RECORDED INFORMATION.
Segment Open
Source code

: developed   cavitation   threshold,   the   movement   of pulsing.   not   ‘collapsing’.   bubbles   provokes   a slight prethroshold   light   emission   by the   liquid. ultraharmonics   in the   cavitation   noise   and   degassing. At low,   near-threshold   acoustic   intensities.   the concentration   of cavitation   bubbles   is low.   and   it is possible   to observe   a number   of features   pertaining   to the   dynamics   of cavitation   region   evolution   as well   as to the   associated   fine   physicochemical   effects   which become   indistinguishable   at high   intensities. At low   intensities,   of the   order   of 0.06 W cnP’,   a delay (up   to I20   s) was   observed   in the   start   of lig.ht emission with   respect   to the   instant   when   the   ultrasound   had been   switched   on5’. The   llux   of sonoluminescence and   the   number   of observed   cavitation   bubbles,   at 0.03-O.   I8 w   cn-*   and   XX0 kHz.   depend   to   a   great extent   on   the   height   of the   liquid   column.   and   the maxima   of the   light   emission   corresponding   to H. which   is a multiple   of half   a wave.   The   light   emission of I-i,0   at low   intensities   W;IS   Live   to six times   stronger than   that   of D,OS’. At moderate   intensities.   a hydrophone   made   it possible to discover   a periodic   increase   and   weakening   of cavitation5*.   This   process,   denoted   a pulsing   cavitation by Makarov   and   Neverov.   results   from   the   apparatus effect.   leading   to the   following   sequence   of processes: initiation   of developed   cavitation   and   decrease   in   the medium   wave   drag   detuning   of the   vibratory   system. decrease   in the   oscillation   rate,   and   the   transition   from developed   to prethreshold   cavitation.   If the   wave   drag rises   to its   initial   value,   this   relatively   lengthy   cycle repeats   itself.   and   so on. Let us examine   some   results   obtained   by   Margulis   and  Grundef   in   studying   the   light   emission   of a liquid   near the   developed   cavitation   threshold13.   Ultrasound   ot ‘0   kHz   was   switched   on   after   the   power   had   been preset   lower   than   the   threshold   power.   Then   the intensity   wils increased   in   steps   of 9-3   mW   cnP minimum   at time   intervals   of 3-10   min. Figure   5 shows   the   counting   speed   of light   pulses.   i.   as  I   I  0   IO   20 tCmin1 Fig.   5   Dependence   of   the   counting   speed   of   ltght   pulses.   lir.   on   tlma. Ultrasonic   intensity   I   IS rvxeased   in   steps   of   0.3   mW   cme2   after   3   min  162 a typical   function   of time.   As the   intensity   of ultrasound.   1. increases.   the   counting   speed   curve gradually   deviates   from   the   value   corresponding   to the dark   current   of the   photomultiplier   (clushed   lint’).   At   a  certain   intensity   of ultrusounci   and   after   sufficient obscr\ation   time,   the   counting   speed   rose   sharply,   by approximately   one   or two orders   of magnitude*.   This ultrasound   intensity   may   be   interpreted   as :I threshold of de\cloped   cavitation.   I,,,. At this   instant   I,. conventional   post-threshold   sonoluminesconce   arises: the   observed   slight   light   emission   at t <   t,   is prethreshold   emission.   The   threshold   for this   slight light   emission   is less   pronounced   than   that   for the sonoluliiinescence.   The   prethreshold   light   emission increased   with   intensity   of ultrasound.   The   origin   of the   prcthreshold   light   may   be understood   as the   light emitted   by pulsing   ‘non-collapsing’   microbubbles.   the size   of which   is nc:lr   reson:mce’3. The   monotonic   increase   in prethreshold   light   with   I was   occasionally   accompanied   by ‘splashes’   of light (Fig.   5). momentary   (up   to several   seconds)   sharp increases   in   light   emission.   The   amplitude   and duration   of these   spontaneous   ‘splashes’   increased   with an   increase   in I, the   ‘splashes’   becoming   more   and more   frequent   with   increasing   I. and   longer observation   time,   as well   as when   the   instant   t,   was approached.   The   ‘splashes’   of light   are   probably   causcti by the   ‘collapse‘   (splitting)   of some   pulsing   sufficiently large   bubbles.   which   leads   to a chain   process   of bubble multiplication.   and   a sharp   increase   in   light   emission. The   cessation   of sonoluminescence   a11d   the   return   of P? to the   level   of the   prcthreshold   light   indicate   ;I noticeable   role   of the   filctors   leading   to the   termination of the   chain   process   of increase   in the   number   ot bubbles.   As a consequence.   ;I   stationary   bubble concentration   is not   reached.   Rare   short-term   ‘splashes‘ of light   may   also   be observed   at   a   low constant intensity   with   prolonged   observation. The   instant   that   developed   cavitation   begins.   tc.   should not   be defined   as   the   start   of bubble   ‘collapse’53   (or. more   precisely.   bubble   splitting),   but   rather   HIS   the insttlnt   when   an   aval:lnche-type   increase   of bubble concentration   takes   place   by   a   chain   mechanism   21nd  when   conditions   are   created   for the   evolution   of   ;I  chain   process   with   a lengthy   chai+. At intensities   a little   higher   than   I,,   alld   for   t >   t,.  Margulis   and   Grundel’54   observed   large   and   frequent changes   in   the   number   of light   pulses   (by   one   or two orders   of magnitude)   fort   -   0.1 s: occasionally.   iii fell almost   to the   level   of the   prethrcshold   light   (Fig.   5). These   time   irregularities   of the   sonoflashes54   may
Segment Closed
Segment Open
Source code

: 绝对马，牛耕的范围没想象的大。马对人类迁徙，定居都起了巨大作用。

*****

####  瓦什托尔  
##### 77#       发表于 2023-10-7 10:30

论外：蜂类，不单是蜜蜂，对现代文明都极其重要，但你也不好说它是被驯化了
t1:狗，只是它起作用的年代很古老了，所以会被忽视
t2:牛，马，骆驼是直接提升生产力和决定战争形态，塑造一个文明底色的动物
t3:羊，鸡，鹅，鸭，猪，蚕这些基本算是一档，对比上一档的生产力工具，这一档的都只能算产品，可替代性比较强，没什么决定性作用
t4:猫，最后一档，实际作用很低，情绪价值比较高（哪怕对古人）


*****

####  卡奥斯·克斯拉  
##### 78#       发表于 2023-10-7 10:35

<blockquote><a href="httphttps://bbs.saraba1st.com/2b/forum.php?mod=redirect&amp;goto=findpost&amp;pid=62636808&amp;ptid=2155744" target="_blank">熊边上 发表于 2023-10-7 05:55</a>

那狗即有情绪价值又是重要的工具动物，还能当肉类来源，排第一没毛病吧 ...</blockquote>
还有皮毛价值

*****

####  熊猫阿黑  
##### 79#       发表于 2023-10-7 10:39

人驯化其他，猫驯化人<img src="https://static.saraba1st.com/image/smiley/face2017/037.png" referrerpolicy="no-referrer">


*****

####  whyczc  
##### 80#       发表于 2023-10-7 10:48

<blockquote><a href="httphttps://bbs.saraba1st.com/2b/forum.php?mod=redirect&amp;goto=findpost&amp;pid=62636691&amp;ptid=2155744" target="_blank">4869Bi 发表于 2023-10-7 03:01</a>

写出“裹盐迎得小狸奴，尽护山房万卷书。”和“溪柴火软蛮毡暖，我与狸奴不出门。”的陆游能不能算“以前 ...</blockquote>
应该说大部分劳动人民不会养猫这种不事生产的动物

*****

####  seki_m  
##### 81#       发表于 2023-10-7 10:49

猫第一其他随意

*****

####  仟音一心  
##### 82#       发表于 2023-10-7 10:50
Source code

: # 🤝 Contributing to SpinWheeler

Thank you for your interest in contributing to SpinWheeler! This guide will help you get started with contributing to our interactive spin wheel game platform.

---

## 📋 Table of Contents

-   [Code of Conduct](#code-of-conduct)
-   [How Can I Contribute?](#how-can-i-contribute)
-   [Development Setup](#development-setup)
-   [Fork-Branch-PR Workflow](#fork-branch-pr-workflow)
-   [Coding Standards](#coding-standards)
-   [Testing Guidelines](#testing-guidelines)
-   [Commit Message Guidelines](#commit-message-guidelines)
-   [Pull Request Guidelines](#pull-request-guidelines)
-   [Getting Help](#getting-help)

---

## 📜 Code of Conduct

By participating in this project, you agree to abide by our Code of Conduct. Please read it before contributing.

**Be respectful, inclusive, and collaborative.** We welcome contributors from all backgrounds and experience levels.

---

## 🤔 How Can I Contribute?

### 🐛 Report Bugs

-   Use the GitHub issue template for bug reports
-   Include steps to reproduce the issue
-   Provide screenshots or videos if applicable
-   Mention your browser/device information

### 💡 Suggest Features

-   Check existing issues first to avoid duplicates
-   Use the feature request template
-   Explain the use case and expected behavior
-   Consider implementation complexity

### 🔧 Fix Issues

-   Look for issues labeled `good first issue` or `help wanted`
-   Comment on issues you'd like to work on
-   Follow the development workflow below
Segment Closed
Segment Open
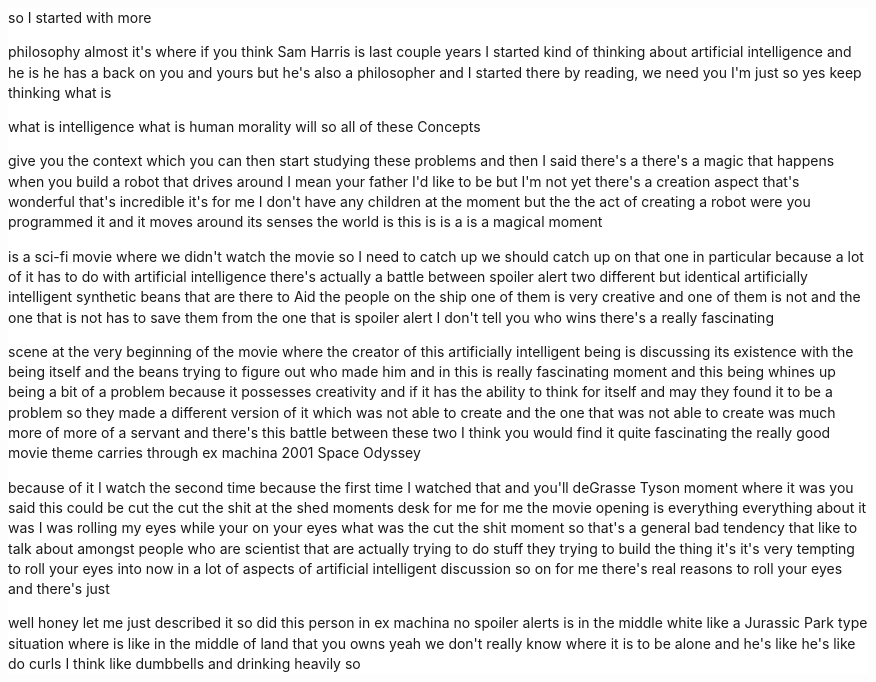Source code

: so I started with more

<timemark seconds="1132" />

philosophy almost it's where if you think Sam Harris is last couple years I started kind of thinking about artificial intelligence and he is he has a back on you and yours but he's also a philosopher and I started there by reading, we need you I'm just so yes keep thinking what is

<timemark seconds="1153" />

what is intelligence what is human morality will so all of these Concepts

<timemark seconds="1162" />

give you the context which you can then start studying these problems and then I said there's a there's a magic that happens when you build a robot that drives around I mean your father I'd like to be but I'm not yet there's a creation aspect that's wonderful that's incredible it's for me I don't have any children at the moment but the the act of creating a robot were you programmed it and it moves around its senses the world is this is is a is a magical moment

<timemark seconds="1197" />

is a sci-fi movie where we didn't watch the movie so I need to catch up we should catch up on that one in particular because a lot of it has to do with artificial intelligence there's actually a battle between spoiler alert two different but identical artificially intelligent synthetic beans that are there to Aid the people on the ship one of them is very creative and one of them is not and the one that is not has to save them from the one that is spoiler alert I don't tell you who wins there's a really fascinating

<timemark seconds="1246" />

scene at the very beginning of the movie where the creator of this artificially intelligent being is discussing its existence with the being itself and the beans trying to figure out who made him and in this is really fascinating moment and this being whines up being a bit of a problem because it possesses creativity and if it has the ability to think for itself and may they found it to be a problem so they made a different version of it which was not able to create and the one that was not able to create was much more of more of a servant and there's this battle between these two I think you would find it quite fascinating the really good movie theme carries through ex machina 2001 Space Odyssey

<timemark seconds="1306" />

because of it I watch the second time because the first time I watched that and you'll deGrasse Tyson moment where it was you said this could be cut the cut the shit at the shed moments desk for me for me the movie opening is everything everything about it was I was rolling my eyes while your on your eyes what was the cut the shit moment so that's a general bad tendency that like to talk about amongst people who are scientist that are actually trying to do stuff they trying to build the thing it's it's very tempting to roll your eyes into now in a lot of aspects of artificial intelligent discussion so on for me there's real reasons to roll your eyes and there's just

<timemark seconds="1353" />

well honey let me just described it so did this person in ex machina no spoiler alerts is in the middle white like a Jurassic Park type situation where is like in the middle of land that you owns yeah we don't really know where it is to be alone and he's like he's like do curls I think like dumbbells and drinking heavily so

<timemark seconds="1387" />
Segment Closed
EXERCISE DETAILS. Where the line holding "like to work on" appears in the listing above, start reproducing exactly, and end with the line holding "development workflow below".

YOUR RESPONSE.
-   Comment on issues you'd like to work on
-   Follow the development workflow below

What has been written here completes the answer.